Kitz Forum
Internet => Web Browsing & Email => Topic started by: geep on March 17, 2014, 01:49:12 PM
-
Hi,
Was just looking at one of my email accounts that I don't use very often, and noticed that I've got hundreds of "Mail delivery failure..." type messages dated 6 Mar 2014 from email addresses I've never heard of.
Haven't noticed anything else bad about the email account, but have changed the password.
Do you think somebody has broken in to the account?
Or is it somebody pretending to be me who has sent the emails? If so, why?
Cheers,
Peter
-
I get those too, but my mail provider blocks them because they have viruses attached. They are sent to <every name under the sun>@my domain, and they're obviously malicious.
-
Ive been getting an awful lot of these too over the past few months.
They are sent to <every name under the sun>@my domain, and they're obviously malicious
In my case its where someone has attempted to spoof my email address to send malicious mail to somewhere else. When they fail they end up bouncing back to me - even though I never actually sent them.
------
Historically this type of spam usually starts not by you having a virus, but someone who has your email address in their records getting a virus. These type of viruses have an SMTP engine, that specifically look on an infected machine for email addresses. The typical way it may picks up email addresses is by scanning any mail on the system and looking for new addresses in the CC field. From the smtp engine it then sends out a zillion further emails spoofing the chosen email address.

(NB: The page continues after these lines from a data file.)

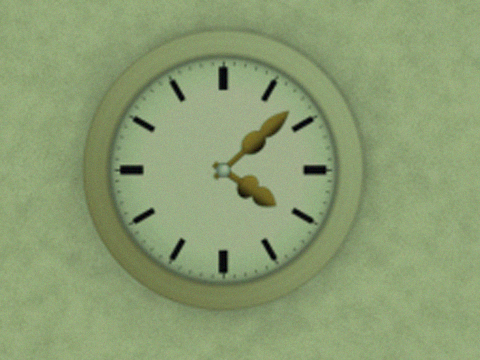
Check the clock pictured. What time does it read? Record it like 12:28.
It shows 4:08
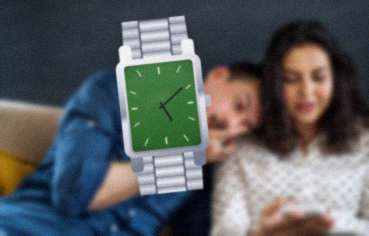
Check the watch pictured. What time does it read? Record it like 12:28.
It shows 5:09
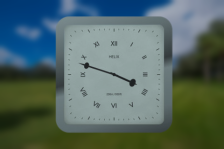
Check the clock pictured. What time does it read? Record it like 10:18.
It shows 3:48
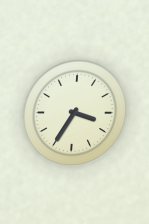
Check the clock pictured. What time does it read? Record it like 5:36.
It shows 3:35
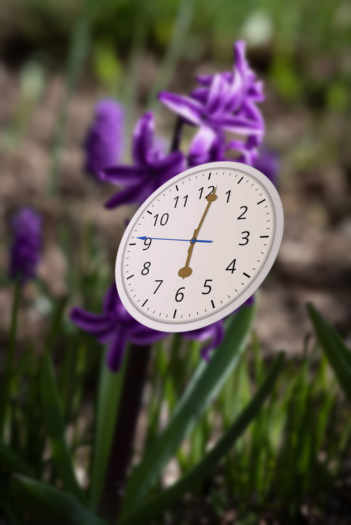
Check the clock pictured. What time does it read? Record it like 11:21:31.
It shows 6:01:46
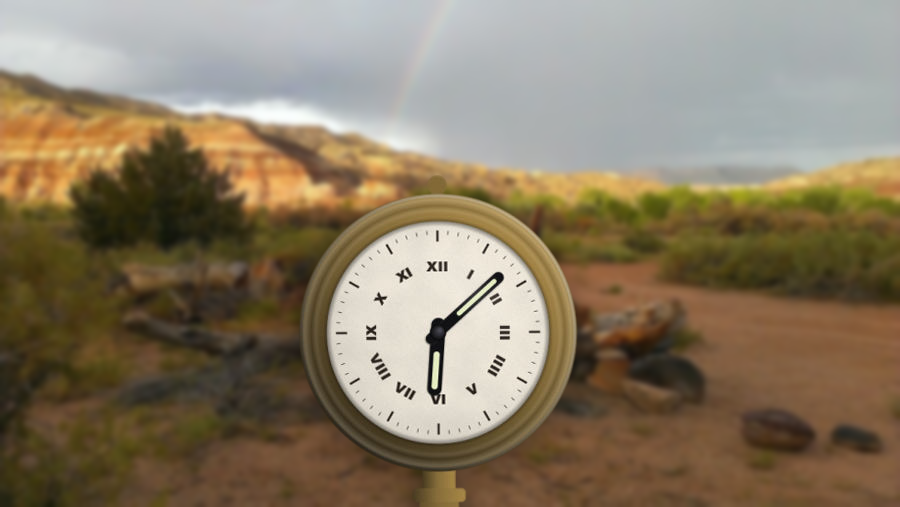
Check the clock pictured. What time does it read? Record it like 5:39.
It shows 6:08
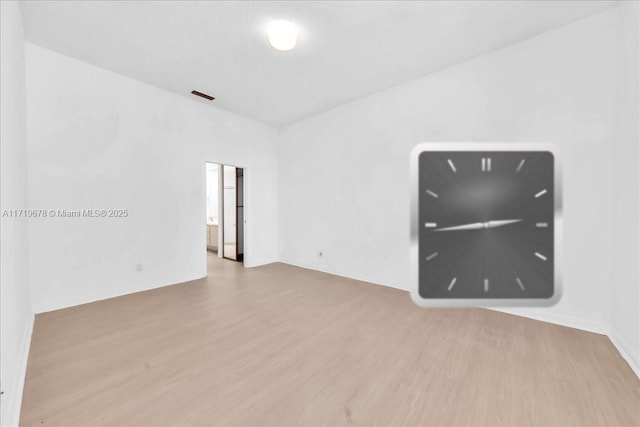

This is why I am so against people using CC when they send out joke type emails to everyone on their friends list. A friend of a friend is the likely culprit who has the virus, but the virus uses your email address simply because your friend has used the CC field which displays your email address to all and sundry.
The newer type smtp viruses go one step further and will also dictionary spoof the first part of a domain.
Its a big rant of mine.
1) Dont use CC (use BCC)
2) Dont bounce mail - it never to goes back to the right place & some innocent sod usually gets it.
-
I've also seen a big increase in these bounce back emails to, unfortunately not a lot that can be done about it. Hopefully they'll move on to using somebody else's email address soon.
-
I used to see a lot of these bounce messages because someone was spoofing my address but these days I see very few. The main problem at present is spam with Cyrillic text, I'm getting some 20+ per day right now.